By Mading Ngor
JUBA (Reuters) - South Sudan has appointed its first ambassador to the United Nations, bolstering a small and inexperienced diplomatic corps which has been struggling to make the new nation's case in disputes with Sudan over oil and the shared border.
South Sudan seceded from its northern neighbor in July last year under a 2005 peace deal, and has been trying to build up state institutions after decades of devastating civil war.
Nearly a year after declaring independence, Juba had only managed to set up about half of the 22 embassies it set as its initial goal, the foreign minister told Reuters in June.
Francis Deng, a respected scholar and former special adviser to the U.N. Secretary General on the prevention of genocide, has been appointed South Sudan's permanent representative to the United Nations.
Deng told Reuters he would work to improve the South's "waning" image abroad, but that it would not be easy.
"South Sudan has gone from people being very sceptical about its independence to supporting it, to now feeling somewhat negative," he said.
Having a UN ambassador could help South Sudan gain other nations' support in its disagreements with Sudan.
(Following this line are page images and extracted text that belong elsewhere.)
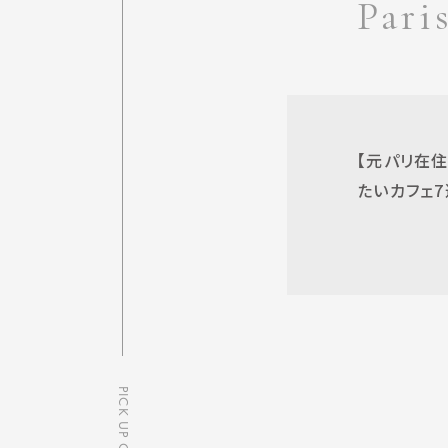
Pari
【元パリ在
たいカフェ7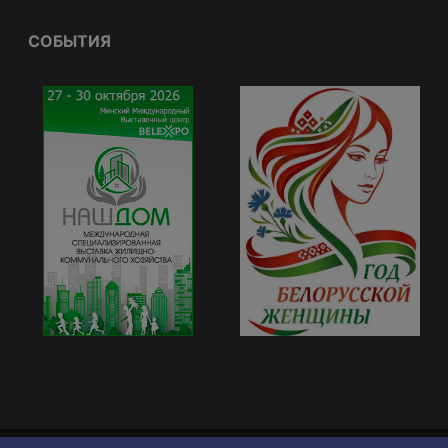
СОБЫТИЯ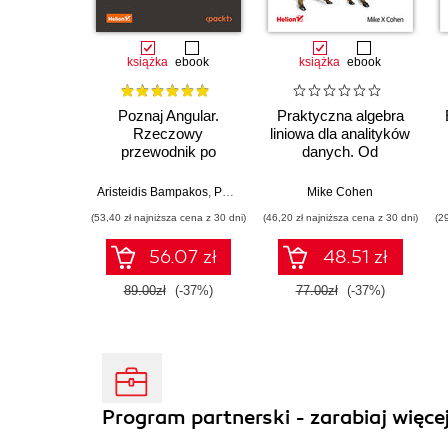
książka
ebook
książka
ebook
Poznaj Angular.
Praktyczna algebra
Rzeczowy
liniowa dla analityków
przewodnik po
danych. Od
tworzeniu aplikacji
podstawowych
webowych z użyciem
koncepcji do
Aristeidis Bampakos
,
Pablo Deeleman
Mike Cohen
frameworku Angular
użytecznych aplikacji
(53,40 zł najniższa cena z 30 dni)
(46,20 zł najniższa cena z 30 dni)
(2
15. Wydanie IV
w Pythonie
56.07 zł
48.51 zł
89.00zł
(-37%)
77.00zł
(-37%)
Program partnerski - zarabiaj więcej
The two countries have yet to work out a list of issues related to partition, and the disputes have at times turned violent.
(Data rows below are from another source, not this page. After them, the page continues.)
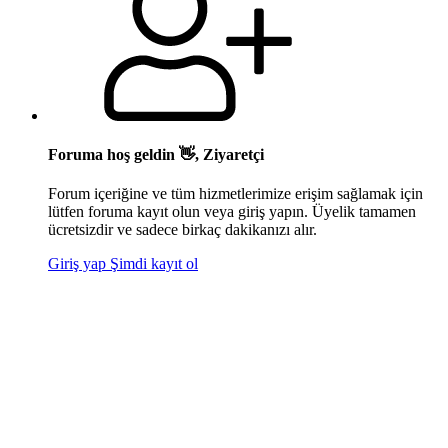
Foruma hoş geldin 👋, Ziyaretçi
Forum içeriğine ve tüm hizmetlerimize erişim sağlamak için
lütfen foruma kayıt olun veya giriş yapın. Üyelik tamamen
ücretsizdir ve sadece birkaç dakikanızı alır.
Giriş yap
Şimdi kayıt ol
In April, South Sudan occupied an oil-producing region long held by Sudan, provoking widespread condemnation. South Sudan said the land was disputed, but its poor diplomatic presence made that case harder to sell, diplomats said at the time.
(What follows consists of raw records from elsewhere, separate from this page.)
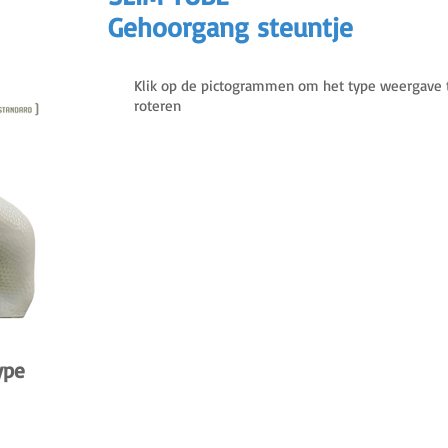
Gehoorgang steuntje
Klik op de pictogrammen om het type weergave t
roteren
type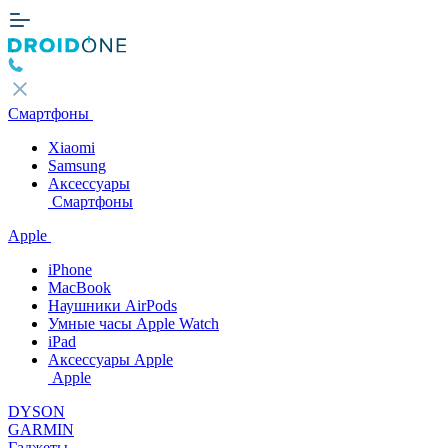
Смартфоны
Xiaomi
Samsung
Аксессуары
Смартфоны
Apple
iPhone
MacBook
Наушники AirPods
Умные часы Apple Watch
iPad
Аксессуары Apple
Apple
DYSON
GARMIN
Гаджеты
South Sudan withdrew from the region under pressure, and tension has since eased.
Deng said he hoped for a breakthrough between the two sides at African Union-brokered talks resuming this week in Ethiopia.
"I believe that we have probably gone through the worst already, and that an agreement is in sight," he said. "In fact the agreement has been reached, it's just that it's supposed to be a package and so the other elements have to be included."
A deal between the two sides on border security could open the way to resuming oil exports, which the landlocked South shut down in January in a dispute with Khartoum over how much it should pay to send the crude through Sudan.
The move wiped out 98 percent of South Sudan's state revenues, and Deng said this would affect the funds available for diplomats representing the South.
"I'm quite impressed the South has been able to function this far with no revenues from oil," he said. "I still don't fully understand how that's possible."
South Sudan voted overwhelmingly to secede in a 2011 referendum promised by the peace deal that ended the civil war. Some 2 million people died in the conflict, fought over religion, ethnicity, oil and ideology.